OREANDA-NEWS. May 03, 2011. The growth of administrative prices as a result of adoption of the new tariffs for gas and central heating played a significant role in formation of the annual inflation rate in March, according to the National Bank of Moldova. Food prices which increased as a result of the rise in prices for foodstuffs in the international market and the increase in transport costs due to the growth of prices for fuel also had a considerable influence on the inflation rate.

The annual basic inflation in March was 2.8%, which is much lower than the consumer price index rate. This fact confirms a big impact of non-monetary factors on the inflation process in Moldova. The NBM says that inflation in the next months will be determined, particularly, by preservation of the inflationary pressure from supply, mostly caused by the growth of regulated prices and rise in prices for oil in the global market, which are out of the bank’s control. In its turn, the growth of prices in the global oil market will reflect the home prices by the increase in prices for imported energy resources, and, indirectly, by the increase in the production costs.

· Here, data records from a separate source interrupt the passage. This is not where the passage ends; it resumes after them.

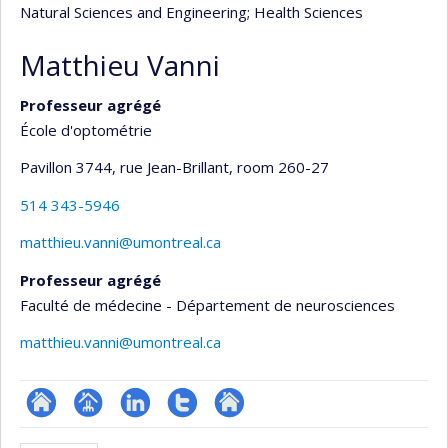
Natural Sciences and Engineering
; Health Sciences
Matthieu Vanni
Professeur agrégé
École d'optométrie
Pavillon 3744, rue Jean-Brillant
, room 260-27
514 343-5946
matthieu.vanni@umontreal.ca
Professeur agrégé
Faculté de médecine - Département de neurosciences
matthieu.vanni@umontreal.ca
ResearchGate
Page
LinkedIn
Compte
Autre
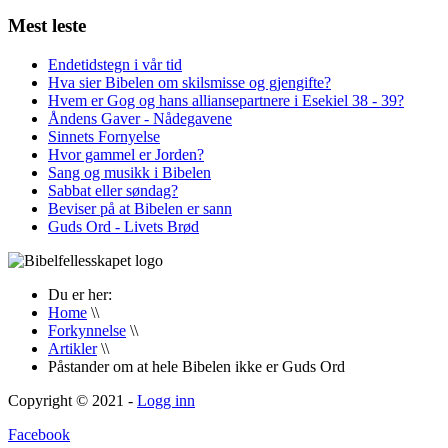
Mest leste
Endetidstegn i vår tid
Hva sier Bibelen om skilsmisse og gjengifte?
Hvem er Gog og hans alliansepartnere i Esekiel 38 - 39?
Åndens Gaver - Nådegavene
Sinnets Fornyelse
Hvor gammel er Jorden?
Sang og musikk i Bibelen
Sabbat eller søndag?
Beviser på at Bibelen er sann
Guds Ord - Livets Brød
Du er her:
Home
\\
Forkynnelse
\\
Artikler
\\
Påstander om at hele Bibelen ikke er Guds Ord
Copyright © 2021 -
Logg inn
Facebook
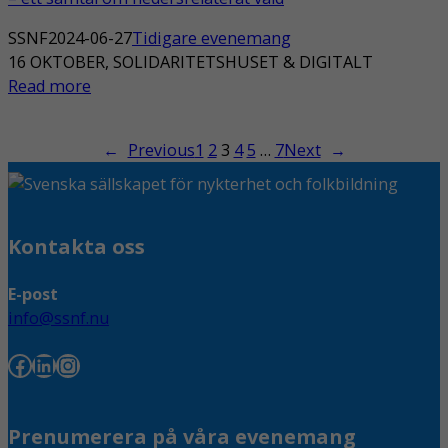
SSNF
2024-06-27
Tidigare evenemang
16 OKTOBER, SOLIDARITETSHUSET & DIGITALT
Read more
←
Previous
1
2
3
4
5
…
7
Next
→
Kontakta oss
E-post
info@ssnf.nu
Facebook
LinkedIn
Instagram
Prenumerera på våra evenemang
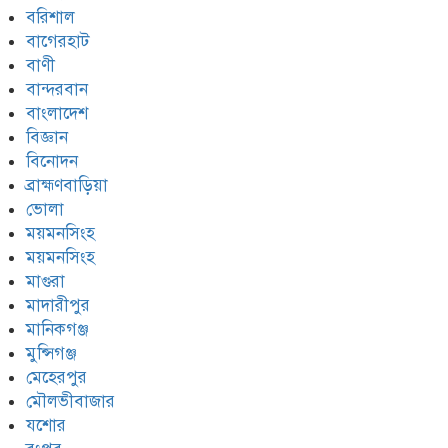
বরিশাল
বাগেরহাট
বাণী
বান্দরবান
বাংলাদেশ
বিজ্ঞান
বিনোদন
ব্রাহ্মণবাড়িয়া
ভোলা
ময়মনসিংহ
ময়মনসিংহ
মাগুরা
মাদারীপুর
মানিকগঞ্জ
মুন্সিগঞ্জ
মেহেরপুর
মৌলভীবাজার
যশোর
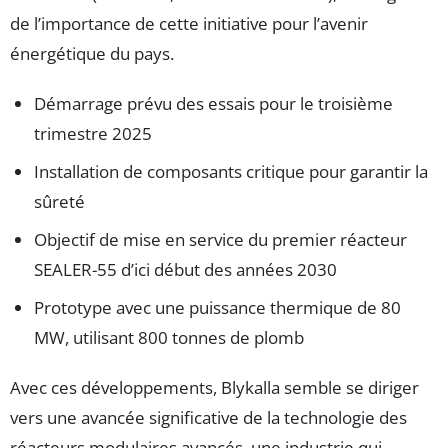
de l’importance de cette initiative pour l’avenir
énergétique du pays.
Démarrage prévu des essais pour le troisième
trimestre 2025
Installation de composants critique pour garantir la
sûreté
Objectif de mise en service du premier réacteur
SEALER-55 d’ici début des années 2030
Prototype avec une puissance thermique de 80
MW, utilisant 800 tonnes de plomb
Avec ces développements, Blykalla semble se diriger
vers une avancée significative de la technologie des
réacteurs modulaires avancés, une industrie qui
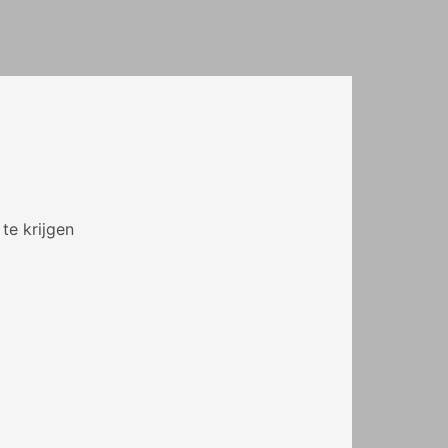
te krijgen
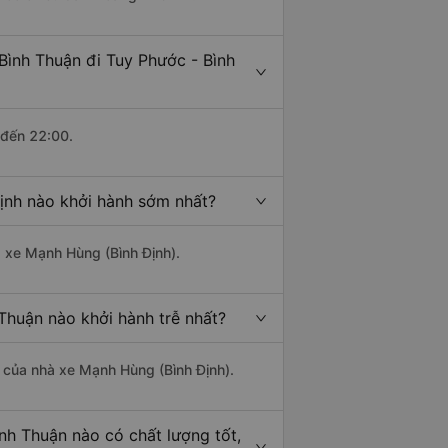
Bình Thuận đi Tuy Phước - Bình
 đến 22:00.
Định nào khởi hành sớm nhất?
à xe Mạnh Hùng (Bình Định).
 Thuận nào khởi hành trễ nhất?
là của nhà xe Mạnh Hùng (Bình Định).
ình Thuận nào có chất lượng tốt,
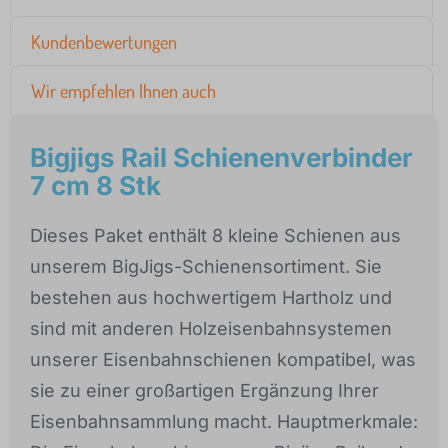
Kundenbewertungen
Wir empfehlen Ihnen auch
Bigjigs Rail Schienenverbinder
7 cm 8 Stk
Dieses Paket enthält 8 kleine Schienen aus
unserem BigJigs-Schienensortiment. Sie
bestehen aus hochwertigem Hartholz und
sind mit anderen Holzeisenbahnsystemen
unserer Eisenbahnschienen kompatibel, was
sie zu einer großartigen Ergänzung Ihrer
Eisenbahnsammlung macht. Hauptmerkmale:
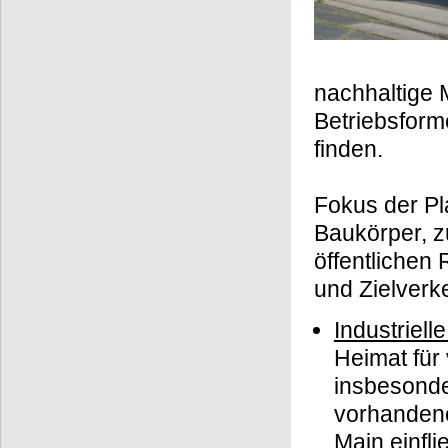
nachhaltige 
Betriebsform
finden.
Fokus der Pl
Baukörper, z
öffentlichen
und Zielverke
Industriel
Heimat für
insbesonde
vorhandene
Main einfl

In addition, there is still a risk that prices for imported production will be growing as a result of devaluation of the USD against euro, the share of which in the consumer price index basket is considerable. According to the NBM, given the fact that the real GDP is approaching its potential level, the deviation of the GDP will remain neural during the whole projected period, thus, reducing the possibility of appearance of considerable inflationary pressure from demand. The NBM’s expectations point out the acceleration of inflation in the III and IV quarters of 2011 with the return to the target indicators by end-2012.

The NBM emphasizes that the balance of risks concerning the projection for 2011 is relatively balanced. For 2012, the risks remain high and come, in particular, from the budgetary-tax policy which may reflect prices by encouraging total demand or indirectly through indirect taxes.